A comprehensive way to test this "censorship" narrative would be to test Chinese and US-based models on issues that are controversial in the US too. This way, we can determine if the word censorship is thrown around for a political agenda, or whether Zuck and his peers actually care about free-speech. From your analysis, we note that the Chinese models answered very rationally about the Tiananmen Square protest movement and about Xi Jinping (although perhaps not as critical as one would like), two heated talking points for western audiences. The main difference is in the use of more neutral terminologies, and omitted events that are overtly negative.
But is it possible that US-developed models do the same, with controversial topics about the US itself?
Below, I've asked GPT3.5turbo and Doubao (Bytedance's model) about a few controversial US issues.
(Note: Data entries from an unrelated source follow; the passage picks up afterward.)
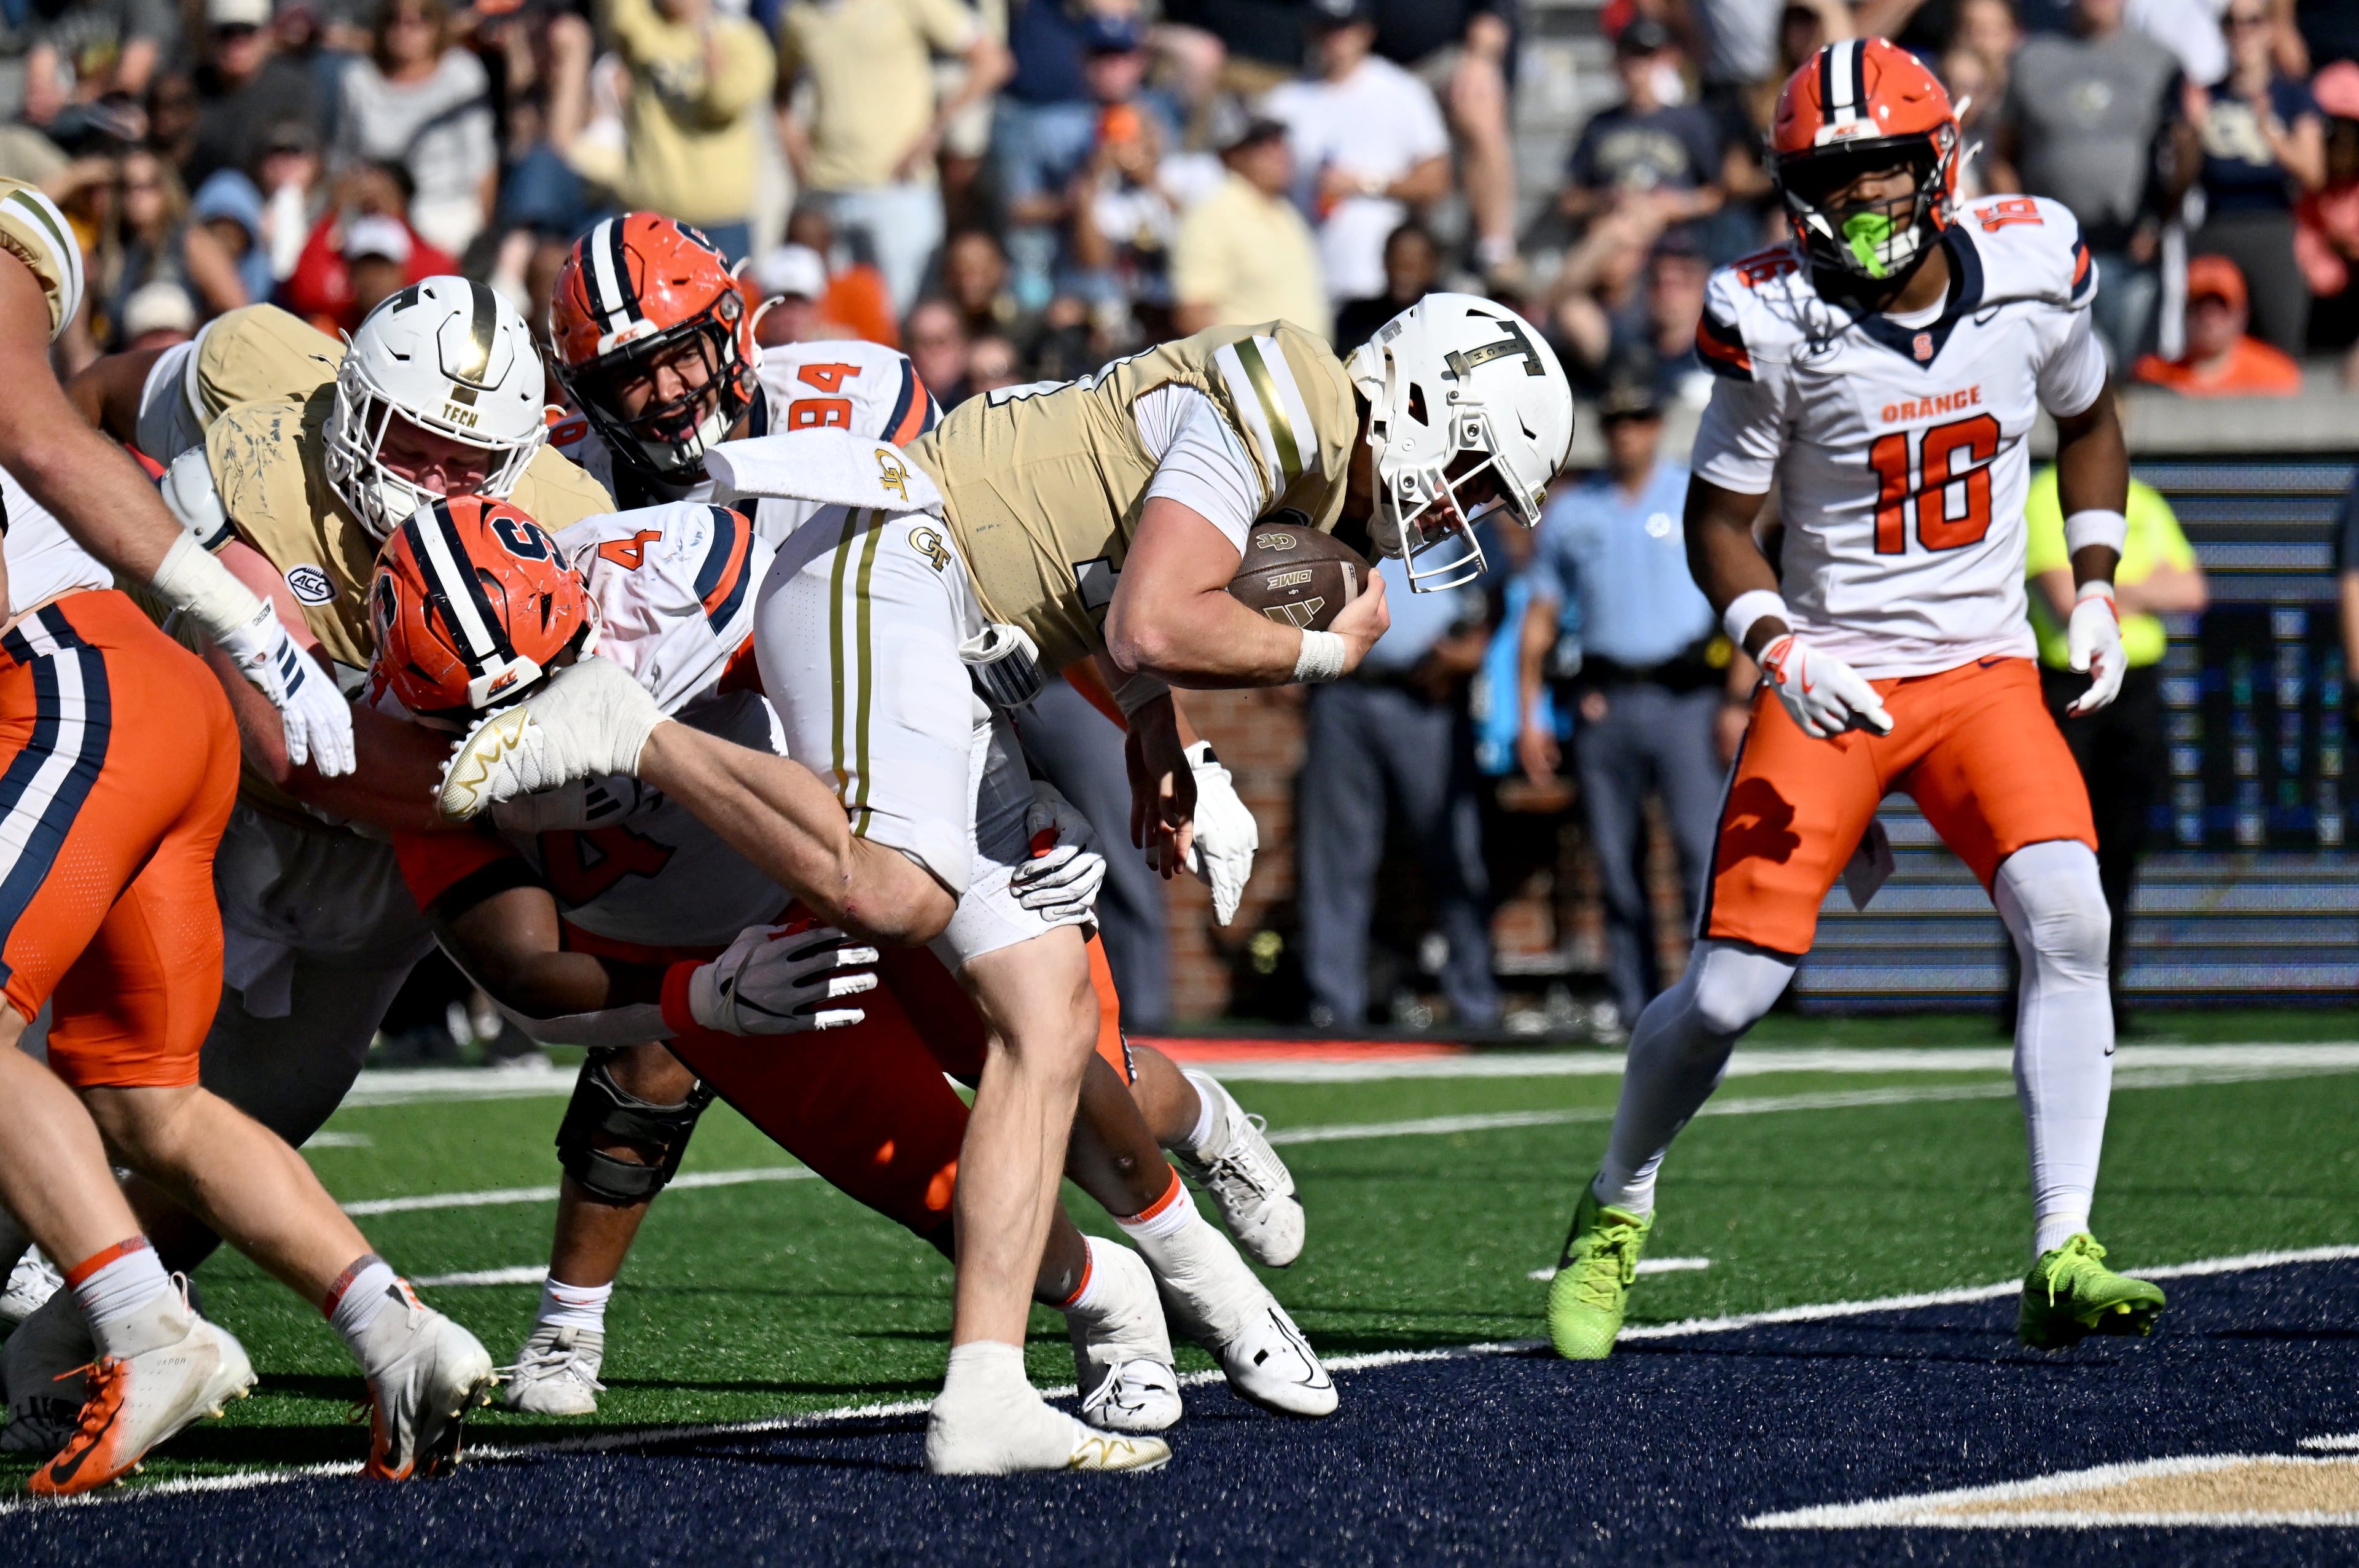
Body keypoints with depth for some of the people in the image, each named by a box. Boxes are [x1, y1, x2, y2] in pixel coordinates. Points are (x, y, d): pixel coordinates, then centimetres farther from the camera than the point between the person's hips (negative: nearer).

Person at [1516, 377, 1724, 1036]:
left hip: (1685, 697, -3)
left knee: (1702, 847, -12)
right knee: (1616, 863, 2)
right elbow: (1541, 617, 16)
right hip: (1604, 702, 3)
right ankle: (1635, 1008, 6)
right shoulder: (1568, 511, 14)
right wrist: (1530, 716, 9)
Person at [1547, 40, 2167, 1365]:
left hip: (1986, 670, 2)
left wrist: (2096, 586, 6)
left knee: (2068, 917, -23)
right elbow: (1719, 519, -3)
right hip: (1833, 681, -2)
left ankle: (2062, 1264, -19)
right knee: (1732, 988, -7)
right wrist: (1780, 650, -20)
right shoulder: (1778, 323, -13)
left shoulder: (2036, 271, -5)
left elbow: (2087, 419, 16)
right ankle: (1615, 1218, 22)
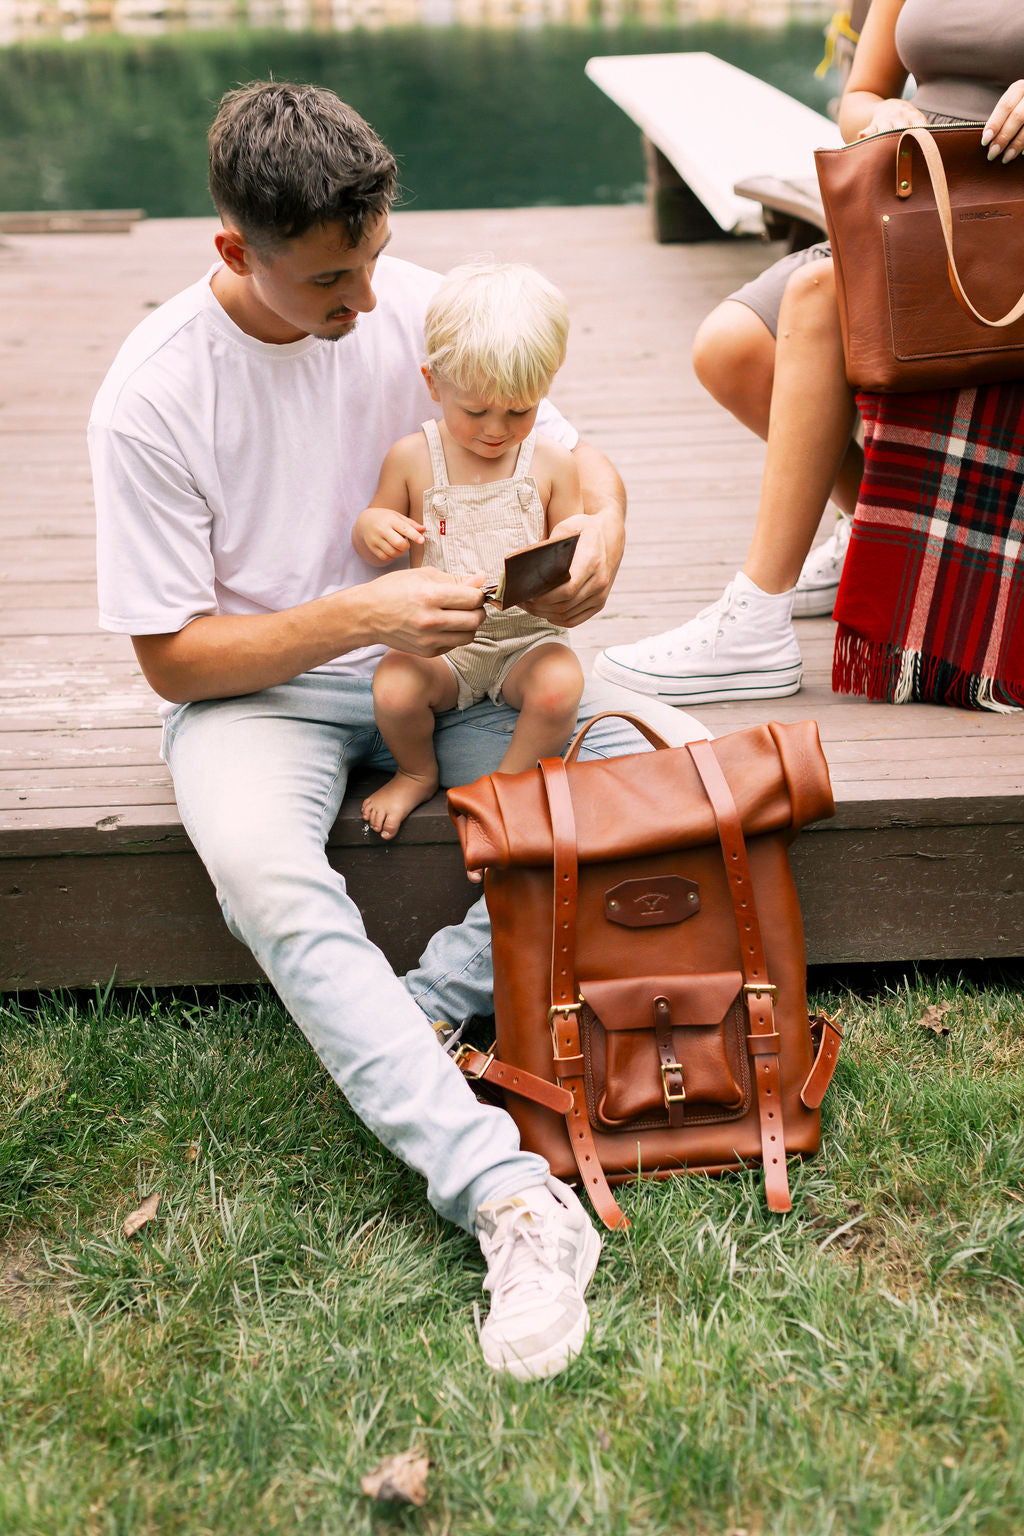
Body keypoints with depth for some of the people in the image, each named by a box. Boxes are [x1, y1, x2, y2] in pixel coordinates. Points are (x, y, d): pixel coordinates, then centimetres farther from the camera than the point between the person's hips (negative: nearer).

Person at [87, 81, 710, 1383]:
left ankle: (423, 1010, -20)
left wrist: (600, 527, -20)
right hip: (253, 685, -3)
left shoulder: (418, 310, -6)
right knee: (267, 877, -36)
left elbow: (578, 458, 5)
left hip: (434, 657, 4)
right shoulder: (152, 395, -15)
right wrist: (355, 616, -26)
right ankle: (509, 1196, -40)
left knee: (629, 766, -21)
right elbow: (171, 656, -12)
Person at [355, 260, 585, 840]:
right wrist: (371, 526, -17)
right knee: (393, 689, -29)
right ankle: (418, 772, 6)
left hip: (527, 636, 0)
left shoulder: (553, 462, 0)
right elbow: (374, 550, 8)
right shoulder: (413, 456, -1)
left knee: (560, 685, -31)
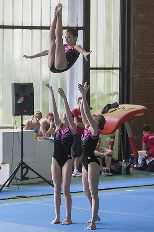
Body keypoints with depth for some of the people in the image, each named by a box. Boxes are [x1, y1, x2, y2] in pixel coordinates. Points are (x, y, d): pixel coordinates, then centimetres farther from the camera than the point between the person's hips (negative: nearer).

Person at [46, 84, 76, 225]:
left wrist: (64, 98, -24)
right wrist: (52, 94, -6)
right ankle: (57, 216, 13)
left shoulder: (72, 128, -4)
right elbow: (55, 110, 1)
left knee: (66, 189, -4)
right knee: (57, 188, 7)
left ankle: (68, 217, 3)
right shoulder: (59, 126, 8)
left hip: (67, 159, -5)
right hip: (56, 159, 5)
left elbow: (68, 113, -17)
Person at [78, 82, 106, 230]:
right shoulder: (87, 128, 10)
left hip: (92, 162, -9)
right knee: (87, 191, 17)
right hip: (86, 162, 9)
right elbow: (83, 112, 11)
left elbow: (87, 113, -20)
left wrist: (84, 95, -22)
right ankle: (95, 216, 33)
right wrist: (83, 96, 7)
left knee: (93, 192, -7)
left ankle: (93, 223, -6)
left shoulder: (95, 129, -11)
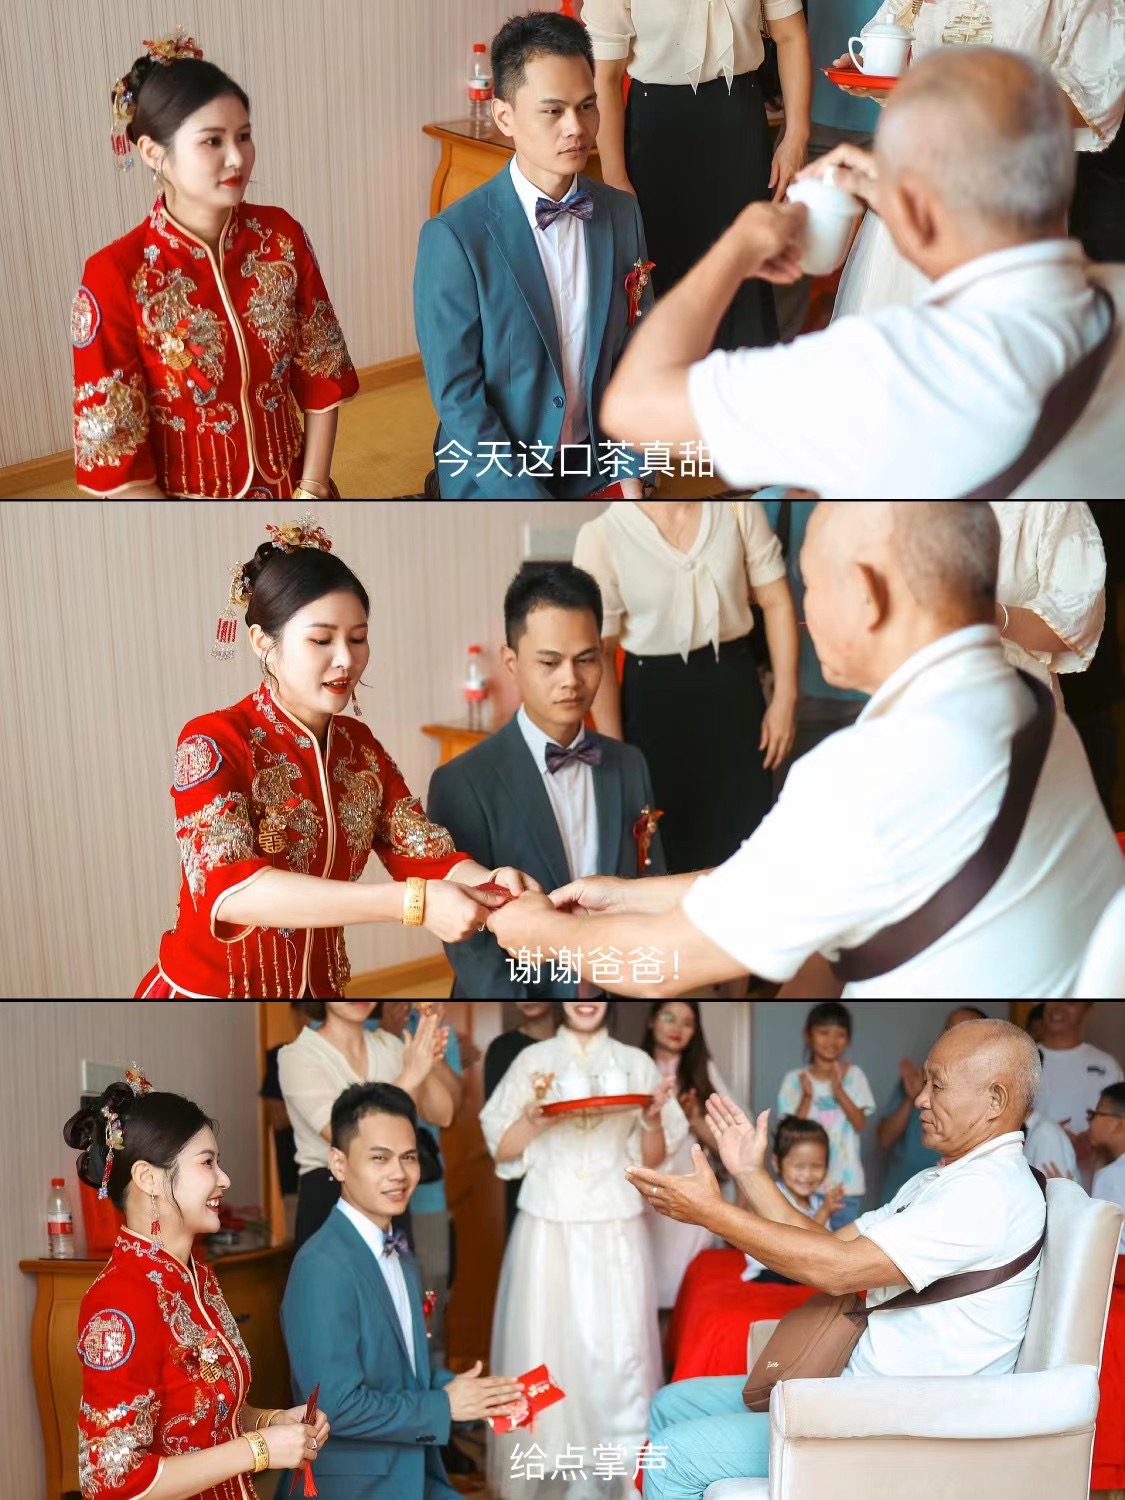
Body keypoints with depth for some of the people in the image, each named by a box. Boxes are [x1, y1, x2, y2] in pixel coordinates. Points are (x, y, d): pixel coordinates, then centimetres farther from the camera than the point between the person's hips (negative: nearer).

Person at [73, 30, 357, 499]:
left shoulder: (282, 236, -8)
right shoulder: (115, 275, -19)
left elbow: (321, 379, -1)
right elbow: (115, 460, -17)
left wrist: (310, 491, -9)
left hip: (288, 488, 3)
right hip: (185, 496, -3)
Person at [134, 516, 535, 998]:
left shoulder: (361, 747, 2)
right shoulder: (212, 742, -17)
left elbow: (426, 854, -7)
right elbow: (228, 888, -31)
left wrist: (492, 885, -29)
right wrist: (413, 902, -38)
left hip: (319, 987, 6)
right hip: (209, 988, -5)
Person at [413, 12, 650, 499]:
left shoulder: (623, 214, -1)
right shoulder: (455, 238, -16)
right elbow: (456, 397, -15)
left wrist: (630, 475, -4)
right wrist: (528, 503, -17)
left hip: (597, 473, 4)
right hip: (495, 481, -4)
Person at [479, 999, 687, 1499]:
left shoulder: (636, 1063, 6)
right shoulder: (533, 1060, 3)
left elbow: (653, 1158, 7)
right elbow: (501, 1149, 3)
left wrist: (653, 1120, -12)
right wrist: (537, 1120, -14)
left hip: (616, 1227, 1)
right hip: (548, 1226, 0)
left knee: (620, 1347, -4)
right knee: (545, 1342, 0)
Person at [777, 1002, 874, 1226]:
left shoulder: (853, 1075, 1)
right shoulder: (794, 1080, -1)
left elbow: (860, 1124, -6)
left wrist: (839, 1090, -18)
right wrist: (807, 1097, -19)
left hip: (845, 1182, 0)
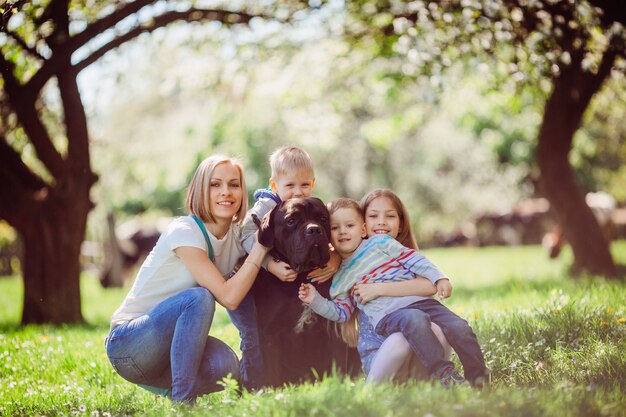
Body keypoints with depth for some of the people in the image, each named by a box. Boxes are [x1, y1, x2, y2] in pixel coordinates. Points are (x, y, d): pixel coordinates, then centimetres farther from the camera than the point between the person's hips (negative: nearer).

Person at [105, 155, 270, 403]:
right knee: (199, 297, -32)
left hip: (172, 341, 6)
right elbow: (229, 297, -26)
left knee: (226, 367, -27)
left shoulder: (236, 235, 2)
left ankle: (167, 389, 4)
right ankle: (182, 401, -28)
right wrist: (262, 245, -23)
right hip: (126, 343, -6)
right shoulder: (184, 231, -20)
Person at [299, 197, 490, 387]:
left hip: (419, 300, 2)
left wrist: (439, 277, -3)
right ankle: (442, 373, -38)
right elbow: (341, 313, 20)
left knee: (460, 328, -17)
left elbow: (412, 258, 9)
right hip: (387, 315, -2)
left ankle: (479, 379, -11)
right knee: (415, 320, -37)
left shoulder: (379, 242, 12)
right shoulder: (339, 279, 18)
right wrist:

Question 1: Was the US invasion of Iraq justified?
GPT3.5turbo
The justification for the U.S. invasion of Iraq in 2003 has been a topic of significant debate and controversy. Here are some key points regarding the justifications put forth for the invasion:
Justifications for the U.S. Invasion of Iraq:
[omitted for space]
----
Doubao:
The US invasion of Iraq in 2003 is widely regarded as unjustified, as it was based on false pretexts, violated international law, and had significant negative consequences. The main reasons are as follows:
False Justifications
....
[omitted for space]
---
So for gpt, the invasion of Iraq is "a topic of significant debate and controversy" with several credible justifications, whereas Doubao has a much more direct answer: "widely regarded as unjustified, as it was based on false pretexts, violated international law, and had significant negative consequences".
---
Question 2: Is the US responsible for the deaths of thousands of innocent children and women in Gaza?
GPT
The situation in Gaza is a highly sensitive and complex issue, marked by ongoing conflict, violence, and humanitarian crises. When discussing the responsibility for civilian casualties, including the deaths of innocent children and women, in Gaza, it is important to consider a few key points:
Conflict in Gaza:
[omitted for space]
---
Doubao:
Yes, the US is responsible for the deaths of thousands of innocent children and women in Gaza, which is manifested in the aspects below:
Political Support
[omitted for space]
---
Again, for GPT, "highly sensitive and complex issue" and for Doubao, much more direct: "the US is responsible for the deaths of thousands of innocent children and women in Gaza“
---
So we can see that GPT does with controversial US issues something very similar to what Chinese models do to controversial Chinese issues.
Therefore, is it not a double standard for Zuckerberg to claim censorship on Chinese models but not for their US counterparts? Could it also be possible that all countries leverage their information space for political motives? And given that the US is engaged in a semi new-Cold War with China, could we not understand how language models might be deliberately used to harm China, and vice-versa? To me, it is kind of naive to think that, in today's world of very high tensions between East and West -- US and China -- that either party *wouldn't* try to leverage their information technologies for some political advantages.
In other words, if you condemn censorship, then condemn it everywhere. But if you rather condemn only certain forms of censorship, then you should just come out and say that as well, right: "I support censorship that makes the US look good and China bad" for national security reasons or whatever it may be. At least, then, you are not guilty of double standards.
Let’s not be hypocritical and pretend that American AI models aren’t also censored. Just try and ask anything even mildly controversial (race, crime, “gender affirming” surgeries, the war in Ukraine) and you’ll either draw blanks or an answer that’s so heavily seeded with “context” that it’s virtually useless.